Travel World VR Hopes to Engage with Advisors as Travel Begins to Rebound
by Daniel McCarthy
Photo: Okrasiuk/Shutterstock.com.
It has been three years since the team at Travel World VR launched the company in an attempt to bring VR to a larger audience of travel advisors. And while COVID-19 has slowed progress, the team is expecting a bounce-back as more and more travel advisors adopt the technology to help get consumers dreaming about travel again.
“The goal is to get people to start to think about travel again,” John C. Graham, the president of Travel World VR told TMR this week. “Those that embrace this new type of technology are going to be at the forefront of the travel rebound.”
The company launched as a way to give travelers and suppliers an in-depth look at what a destination or tour experience has to offer, with the goal of adding significant value to marketing, boosting social media visibility, and driving an increase in sales.
The company has a partnership with a London-based production company called infinitemr.com to help create the videos that will are all hosted on the Travel World VR app, available in the app stores on both Androids and iPhones. The app is loaded with VR experiences from suppliers such as Perillo Tours in Italy (the brand’s parent company); Jamaica Tourism; London Bike Tours; Tahiti; National Museum of the American Indian; One World Trade Center; and more.
All the videos are viewable through a simple, cardboard headset that comes free for advisors who reach out to the company.
A BBC news story that included Travel World VR in October, along with an earlier spot on Fox Business News in March, “gave us a shot of adrenaline,” Graham told TMR, but the group is now hoping that advisors can take advantage of the technology and use it to drive bookings in an environment that’s becoming more and more saturated with pent-up demand.

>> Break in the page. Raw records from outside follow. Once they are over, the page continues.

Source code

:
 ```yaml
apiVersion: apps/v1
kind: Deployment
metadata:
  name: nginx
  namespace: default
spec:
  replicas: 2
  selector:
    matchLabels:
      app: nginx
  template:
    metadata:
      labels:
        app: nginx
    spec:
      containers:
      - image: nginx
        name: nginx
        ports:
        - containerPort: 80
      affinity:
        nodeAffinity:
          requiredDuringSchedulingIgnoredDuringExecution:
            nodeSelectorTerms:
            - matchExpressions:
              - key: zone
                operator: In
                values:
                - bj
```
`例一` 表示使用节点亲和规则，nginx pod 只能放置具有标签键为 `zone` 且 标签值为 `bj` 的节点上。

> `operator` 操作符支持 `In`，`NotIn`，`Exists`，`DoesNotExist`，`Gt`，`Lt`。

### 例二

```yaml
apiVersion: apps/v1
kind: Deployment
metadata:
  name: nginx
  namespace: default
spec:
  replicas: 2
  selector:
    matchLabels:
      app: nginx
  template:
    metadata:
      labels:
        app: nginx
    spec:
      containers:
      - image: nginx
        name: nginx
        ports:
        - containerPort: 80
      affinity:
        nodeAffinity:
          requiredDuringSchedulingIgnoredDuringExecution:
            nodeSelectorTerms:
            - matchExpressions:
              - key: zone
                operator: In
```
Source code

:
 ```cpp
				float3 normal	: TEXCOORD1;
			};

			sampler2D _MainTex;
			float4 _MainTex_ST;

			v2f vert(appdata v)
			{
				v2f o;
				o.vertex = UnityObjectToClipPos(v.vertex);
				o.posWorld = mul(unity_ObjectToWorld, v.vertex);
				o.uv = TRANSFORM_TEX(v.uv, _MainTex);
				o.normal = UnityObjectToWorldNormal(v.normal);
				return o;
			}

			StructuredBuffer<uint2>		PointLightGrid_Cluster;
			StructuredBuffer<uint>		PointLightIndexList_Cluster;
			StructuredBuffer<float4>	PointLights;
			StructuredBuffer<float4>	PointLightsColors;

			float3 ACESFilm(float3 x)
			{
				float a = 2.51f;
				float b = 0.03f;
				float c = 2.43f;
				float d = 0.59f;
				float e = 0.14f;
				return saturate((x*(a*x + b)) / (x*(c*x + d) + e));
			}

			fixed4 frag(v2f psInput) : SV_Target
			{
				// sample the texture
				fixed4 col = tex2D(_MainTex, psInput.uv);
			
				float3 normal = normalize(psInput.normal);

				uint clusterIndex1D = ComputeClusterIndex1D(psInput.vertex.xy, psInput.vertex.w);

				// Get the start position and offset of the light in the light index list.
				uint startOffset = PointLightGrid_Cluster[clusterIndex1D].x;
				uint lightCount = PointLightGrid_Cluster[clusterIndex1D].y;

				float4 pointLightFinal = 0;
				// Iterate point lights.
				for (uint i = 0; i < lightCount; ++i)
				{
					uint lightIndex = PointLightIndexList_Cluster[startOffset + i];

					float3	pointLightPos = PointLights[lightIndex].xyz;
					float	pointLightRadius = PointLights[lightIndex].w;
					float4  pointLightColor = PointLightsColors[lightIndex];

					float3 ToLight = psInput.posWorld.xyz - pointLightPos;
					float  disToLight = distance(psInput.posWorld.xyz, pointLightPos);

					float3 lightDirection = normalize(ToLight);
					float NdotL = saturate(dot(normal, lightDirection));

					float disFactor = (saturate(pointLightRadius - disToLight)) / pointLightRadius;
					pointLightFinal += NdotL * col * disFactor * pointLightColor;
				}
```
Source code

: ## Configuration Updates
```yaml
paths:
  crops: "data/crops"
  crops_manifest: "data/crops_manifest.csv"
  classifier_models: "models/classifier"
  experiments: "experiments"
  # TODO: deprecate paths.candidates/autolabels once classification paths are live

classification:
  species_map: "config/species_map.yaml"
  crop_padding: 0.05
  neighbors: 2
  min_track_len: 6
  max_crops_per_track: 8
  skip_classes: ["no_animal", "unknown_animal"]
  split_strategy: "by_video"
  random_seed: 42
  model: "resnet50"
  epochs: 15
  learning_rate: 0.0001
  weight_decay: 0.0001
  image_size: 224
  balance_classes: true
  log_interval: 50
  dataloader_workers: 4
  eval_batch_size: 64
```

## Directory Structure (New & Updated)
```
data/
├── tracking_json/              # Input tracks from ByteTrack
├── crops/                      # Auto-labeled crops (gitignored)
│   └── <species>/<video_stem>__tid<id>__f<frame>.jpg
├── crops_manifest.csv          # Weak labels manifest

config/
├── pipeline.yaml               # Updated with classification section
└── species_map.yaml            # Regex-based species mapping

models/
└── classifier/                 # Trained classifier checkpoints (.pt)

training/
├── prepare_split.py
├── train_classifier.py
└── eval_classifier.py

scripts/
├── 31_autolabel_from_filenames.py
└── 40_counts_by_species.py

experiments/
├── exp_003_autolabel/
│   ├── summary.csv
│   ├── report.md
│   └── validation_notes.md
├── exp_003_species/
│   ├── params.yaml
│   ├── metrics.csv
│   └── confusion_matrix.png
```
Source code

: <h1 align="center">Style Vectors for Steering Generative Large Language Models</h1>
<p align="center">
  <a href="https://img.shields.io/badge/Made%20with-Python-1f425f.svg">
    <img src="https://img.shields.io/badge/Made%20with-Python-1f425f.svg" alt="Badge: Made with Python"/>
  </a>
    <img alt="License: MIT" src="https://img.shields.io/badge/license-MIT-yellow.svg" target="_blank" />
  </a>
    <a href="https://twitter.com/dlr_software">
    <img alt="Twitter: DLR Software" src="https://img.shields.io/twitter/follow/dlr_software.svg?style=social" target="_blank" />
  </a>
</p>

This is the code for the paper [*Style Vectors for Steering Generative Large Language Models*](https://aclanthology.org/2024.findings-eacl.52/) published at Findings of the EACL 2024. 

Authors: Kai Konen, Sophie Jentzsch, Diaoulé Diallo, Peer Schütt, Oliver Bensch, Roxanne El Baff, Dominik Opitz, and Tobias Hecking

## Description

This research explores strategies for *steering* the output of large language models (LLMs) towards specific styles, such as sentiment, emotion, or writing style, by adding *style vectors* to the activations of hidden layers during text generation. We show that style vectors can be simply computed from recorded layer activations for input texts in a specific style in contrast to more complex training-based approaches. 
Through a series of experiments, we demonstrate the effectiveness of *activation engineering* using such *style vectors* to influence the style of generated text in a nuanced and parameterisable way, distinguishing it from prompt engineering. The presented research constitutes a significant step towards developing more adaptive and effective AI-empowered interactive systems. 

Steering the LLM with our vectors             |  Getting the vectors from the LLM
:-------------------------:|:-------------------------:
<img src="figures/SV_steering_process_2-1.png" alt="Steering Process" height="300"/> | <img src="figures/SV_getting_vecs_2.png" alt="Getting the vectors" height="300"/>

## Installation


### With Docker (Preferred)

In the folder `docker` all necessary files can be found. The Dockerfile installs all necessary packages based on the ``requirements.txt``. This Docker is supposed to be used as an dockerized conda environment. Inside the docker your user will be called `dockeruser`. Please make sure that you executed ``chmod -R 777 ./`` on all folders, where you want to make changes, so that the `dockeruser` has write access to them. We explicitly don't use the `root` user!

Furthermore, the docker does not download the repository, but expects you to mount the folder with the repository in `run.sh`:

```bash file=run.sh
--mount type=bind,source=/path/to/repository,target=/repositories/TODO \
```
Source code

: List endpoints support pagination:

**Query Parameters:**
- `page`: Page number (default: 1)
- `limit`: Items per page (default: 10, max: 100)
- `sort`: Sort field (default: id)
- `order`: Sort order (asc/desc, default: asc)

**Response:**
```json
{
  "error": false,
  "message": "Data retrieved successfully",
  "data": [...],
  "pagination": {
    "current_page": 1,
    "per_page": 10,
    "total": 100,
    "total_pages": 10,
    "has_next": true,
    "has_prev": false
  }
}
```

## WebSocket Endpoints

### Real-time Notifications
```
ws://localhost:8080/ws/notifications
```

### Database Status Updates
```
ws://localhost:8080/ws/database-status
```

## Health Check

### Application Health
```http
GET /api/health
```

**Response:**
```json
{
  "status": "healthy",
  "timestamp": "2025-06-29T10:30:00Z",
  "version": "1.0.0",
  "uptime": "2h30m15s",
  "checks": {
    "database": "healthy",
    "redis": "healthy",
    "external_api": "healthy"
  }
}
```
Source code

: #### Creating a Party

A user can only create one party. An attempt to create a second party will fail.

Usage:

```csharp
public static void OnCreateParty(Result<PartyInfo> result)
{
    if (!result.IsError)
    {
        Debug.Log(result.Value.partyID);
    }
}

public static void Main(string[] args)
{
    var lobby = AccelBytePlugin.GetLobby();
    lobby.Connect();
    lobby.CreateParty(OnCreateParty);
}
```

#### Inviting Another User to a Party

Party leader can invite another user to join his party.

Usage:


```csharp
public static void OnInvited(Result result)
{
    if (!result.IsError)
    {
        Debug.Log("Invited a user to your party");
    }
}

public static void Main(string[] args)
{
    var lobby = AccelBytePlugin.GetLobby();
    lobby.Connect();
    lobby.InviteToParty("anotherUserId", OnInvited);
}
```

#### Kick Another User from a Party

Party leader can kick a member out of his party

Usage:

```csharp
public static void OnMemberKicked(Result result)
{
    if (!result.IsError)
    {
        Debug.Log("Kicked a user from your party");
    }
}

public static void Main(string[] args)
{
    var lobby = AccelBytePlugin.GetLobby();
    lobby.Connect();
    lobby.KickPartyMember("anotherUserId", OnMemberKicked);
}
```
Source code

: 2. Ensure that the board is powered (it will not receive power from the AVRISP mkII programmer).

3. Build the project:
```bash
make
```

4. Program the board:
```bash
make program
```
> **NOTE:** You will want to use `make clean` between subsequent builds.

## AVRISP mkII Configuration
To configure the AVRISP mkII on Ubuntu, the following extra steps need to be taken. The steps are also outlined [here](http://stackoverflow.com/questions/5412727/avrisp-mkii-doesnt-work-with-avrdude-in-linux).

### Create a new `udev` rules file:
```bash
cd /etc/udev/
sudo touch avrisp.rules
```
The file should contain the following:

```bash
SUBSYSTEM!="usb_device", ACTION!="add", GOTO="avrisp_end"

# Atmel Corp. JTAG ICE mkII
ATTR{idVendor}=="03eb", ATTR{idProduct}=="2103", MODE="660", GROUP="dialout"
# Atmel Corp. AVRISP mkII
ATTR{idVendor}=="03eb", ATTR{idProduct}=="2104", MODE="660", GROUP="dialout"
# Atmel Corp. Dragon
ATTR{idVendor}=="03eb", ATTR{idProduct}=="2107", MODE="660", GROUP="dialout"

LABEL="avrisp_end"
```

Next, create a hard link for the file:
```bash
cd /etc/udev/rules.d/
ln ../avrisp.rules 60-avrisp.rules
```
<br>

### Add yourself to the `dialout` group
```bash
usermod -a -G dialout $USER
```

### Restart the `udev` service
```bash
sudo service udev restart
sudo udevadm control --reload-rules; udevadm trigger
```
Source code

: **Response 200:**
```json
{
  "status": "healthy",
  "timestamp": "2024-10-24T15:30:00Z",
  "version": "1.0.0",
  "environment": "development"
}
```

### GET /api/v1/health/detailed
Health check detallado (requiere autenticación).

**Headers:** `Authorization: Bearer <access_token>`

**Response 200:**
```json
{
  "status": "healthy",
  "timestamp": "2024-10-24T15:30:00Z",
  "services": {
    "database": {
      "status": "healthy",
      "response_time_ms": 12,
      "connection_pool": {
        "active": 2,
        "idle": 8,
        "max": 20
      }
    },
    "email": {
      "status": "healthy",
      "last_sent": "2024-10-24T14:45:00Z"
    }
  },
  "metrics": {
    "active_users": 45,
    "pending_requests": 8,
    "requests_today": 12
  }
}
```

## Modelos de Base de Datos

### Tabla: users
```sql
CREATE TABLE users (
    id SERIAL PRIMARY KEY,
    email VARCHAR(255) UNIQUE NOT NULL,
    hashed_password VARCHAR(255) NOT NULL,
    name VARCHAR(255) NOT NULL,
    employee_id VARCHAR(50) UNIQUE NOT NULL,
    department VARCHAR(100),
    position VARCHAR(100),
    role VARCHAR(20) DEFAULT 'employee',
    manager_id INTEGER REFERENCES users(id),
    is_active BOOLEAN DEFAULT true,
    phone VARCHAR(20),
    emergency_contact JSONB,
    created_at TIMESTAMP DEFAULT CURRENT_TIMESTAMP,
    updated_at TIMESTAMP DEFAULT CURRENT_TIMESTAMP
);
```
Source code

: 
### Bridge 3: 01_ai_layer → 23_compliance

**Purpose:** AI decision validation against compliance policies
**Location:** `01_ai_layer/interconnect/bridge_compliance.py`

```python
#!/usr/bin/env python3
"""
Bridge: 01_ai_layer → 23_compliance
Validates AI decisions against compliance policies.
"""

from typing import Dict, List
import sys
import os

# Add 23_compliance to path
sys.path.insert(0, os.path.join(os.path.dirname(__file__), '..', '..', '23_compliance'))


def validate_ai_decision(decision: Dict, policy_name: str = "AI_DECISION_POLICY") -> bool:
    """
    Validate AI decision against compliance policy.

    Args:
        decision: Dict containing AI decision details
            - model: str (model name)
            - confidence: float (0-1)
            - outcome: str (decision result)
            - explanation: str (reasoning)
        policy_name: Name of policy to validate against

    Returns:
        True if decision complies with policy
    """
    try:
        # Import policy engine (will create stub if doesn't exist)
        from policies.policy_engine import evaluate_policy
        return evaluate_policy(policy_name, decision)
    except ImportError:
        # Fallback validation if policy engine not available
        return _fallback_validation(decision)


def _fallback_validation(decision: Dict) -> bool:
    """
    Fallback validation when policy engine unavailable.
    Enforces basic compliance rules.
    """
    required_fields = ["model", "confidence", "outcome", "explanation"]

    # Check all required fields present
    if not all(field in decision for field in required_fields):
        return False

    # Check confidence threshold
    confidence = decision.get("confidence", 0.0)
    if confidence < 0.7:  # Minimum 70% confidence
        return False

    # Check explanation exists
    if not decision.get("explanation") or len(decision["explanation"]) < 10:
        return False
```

“It’s going to make people want to travel again. It’s not going to replace it, but I think it’s going to help bring memories out of people,” Graham said. “My mother, who passed away about a year and a half ago, was in assisted living and even they were engaging with VR headsets.
“It really uplifted their moods and everything else. It’s big in all these other industries and think now it’s time for it to become mainstream in travel,” he added.
Travel World VR has also seen an uptick in suppliers using VR to help train their guests, including Virgin Hotels, but Graham hopes it only increases from here.
“We’re at the right place at the right time because we’re pretty much the only ones doing it for travel,” he said.